Forme ingenue di protesta, che sono però il segno di una qualche autonomia della società rispetto al potere. Navalnyj quella società l’ha sollecitata, spinta, provocata. Con Konstantin Kalmykov, di 29 anni, ha aperto il sito di “RosPil” (che vuol dire segatura, lo scarto sporco che resta dopo i lavori), per controllare come vengono spesi i soldi dello Stato negli appalti pubblici, visto che ogni anno su cinque trilioni di rubli uno viene rubato. I cittadini hanno imparato in fretta a mandare le loro denunce al sito che le pubblicava via via. Poi 93 avvocati controllavano la pratica, indagavano, e se c’era corruzione scattava la denuncia: intanto si apriva un portafoglio elettronico che raccoglieva ogni volta contribuiti per pagare le spese, aggiornando costantemente il rendiconto. Navalnyj quel giorno chiese il saldo generale della segatura di corruzione. Eccolo: all’inizio di febbraio 2012 il sito aveva recuperato più di 40 miliardi di rubli, cioè un milione di euro. Spese documentate: cinque milioni e mezzo di rubli, più o meno 75 mila euro.

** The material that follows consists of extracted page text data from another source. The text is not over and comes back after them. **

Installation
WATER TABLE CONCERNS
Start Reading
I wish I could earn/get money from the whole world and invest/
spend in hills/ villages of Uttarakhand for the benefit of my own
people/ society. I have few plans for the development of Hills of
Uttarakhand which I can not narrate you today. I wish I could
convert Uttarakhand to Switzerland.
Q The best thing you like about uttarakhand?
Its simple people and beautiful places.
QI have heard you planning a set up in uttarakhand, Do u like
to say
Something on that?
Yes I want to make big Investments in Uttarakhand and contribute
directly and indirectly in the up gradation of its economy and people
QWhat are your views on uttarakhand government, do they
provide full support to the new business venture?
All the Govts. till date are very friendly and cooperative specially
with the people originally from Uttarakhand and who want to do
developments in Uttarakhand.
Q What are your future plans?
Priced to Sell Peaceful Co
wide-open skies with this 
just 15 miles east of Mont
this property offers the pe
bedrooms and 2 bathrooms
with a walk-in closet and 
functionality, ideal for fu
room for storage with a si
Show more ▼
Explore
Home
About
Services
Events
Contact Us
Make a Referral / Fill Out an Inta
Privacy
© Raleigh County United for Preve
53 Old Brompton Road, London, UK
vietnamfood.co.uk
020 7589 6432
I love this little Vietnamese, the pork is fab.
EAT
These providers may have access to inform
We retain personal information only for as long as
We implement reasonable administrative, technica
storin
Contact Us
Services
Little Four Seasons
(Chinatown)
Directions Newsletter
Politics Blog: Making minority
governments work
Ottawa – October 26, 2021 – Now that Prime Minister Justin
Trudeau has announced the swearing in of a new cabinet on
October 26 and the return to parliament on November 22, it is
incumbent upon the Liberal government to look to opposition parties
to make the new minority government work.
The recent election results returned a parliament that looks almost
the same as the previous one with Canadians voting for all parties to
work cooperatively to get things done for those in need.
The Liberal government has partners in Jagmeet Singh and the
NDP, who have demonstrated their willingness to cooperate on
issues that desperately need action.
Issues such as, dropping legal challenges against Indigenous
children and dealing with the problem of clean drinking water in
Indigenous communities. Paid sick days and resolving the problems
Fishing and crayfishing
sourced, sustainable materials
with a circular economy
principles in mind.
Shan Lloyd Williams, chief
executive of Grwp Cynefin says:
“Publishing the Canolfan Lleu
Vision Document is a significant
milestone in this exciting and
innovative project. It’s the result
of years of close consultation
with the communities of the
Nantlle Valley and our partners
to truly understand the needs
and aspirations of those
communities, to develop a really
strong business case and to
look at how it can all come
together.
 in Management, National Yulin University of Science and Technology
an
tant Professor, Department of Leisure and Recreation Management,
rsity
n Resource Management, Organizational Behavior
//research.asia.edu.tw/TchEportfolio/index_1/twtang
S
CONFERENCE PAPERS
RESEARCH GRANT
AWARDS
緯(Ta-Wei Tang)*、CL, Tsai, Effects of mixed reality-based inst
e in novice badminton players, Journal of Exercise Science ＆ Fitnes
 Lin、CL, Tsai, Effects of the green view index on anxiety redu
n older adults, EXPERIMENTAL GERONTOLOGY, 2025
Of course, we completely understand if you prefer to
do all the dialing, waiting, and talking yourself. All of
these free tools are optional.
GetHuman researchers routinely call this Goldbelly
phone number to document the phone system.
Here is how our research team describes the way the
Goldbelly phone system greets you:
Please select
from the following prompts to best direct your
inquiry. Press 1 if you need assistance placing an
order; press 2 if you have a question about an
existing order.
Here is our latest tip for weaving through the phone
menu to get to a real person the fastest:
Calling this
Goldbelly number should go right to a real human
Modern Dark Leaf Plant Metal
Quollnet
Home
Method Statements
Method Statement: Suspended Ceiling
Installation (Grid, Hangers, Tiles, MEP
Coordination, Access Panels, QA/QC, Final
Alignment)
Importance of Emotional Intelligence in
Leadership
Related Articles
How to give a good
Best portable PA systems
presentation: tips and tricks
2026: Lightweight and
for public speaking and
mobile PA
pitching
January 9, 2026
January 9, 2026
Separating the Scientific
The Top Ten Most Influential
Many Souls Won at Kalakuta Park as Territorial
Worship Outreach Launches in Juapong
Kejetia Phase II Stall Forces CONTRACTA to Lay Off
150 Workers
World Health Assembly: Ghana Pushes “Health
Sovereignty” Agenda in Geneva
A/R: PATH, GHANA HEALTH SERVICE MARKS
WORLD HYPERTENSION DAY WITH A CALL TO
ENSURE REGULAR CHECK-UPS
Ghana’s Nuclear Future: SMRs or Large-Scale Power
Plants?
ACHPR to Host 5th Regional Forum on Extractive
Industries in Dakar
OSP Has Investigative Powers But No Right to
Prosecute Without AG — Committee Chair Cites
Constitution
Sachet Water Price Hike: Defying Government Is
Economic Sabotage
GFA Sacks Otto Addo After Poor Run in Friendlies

Alla fine, andiamo con Navalnyj in quello che lui chiama il suo secondo ufficio, volante. È un Internet caffè vietnamita, sulla Nikoloyamskaja, dove il tavolo del dissidente è giù in fondo alla sala, e quando la porta si apre parte la musica di Magic moments, come se in piena Mosca si entrasse davvero in un altro mondo. Prima di andarcene, chiediamo a Navalnyj se nella “quarta dimensione” non ha paura. Allarga le braccia: «Non so quante volte sono entrato in galera. Mia moglie vive come il mio doppio, ha le chiavi di tutto, sa dove sono le cose, conosce le urgenze, sa di chi può fidarsi, se fermano me andremo comunque avanti con lei». Fino a quando, fino a dove? «Finché non ci saranno elezioni davvero libere in Russia». Altrimenti? «La Rete esalta e invecchia, mangia e consuma. Un giorno la gente si stuferà anche di noi, se le cose non cambiano. Saremo stati utili ugualmente, ma non si può essere eroi di Internet per sempre».
Un mese dopo, quando ho intervistato Putin nella dacia di Novo- Ogariovo, il villaggio blindato della nomenklatura, gli ho chiesto se si impegnava a non usare dopo le elezioni il pugno di ferro contro le opposizioni. C’è stata una pausa, poi ha risposto: «Ma di che cosa hanno paura? Io rispetto la piazza, parlo con tutti. E la nostra strategia è quella del dialogo. Perché dovrei usare la forza?». Un cameriere silenzioso serviva il tè.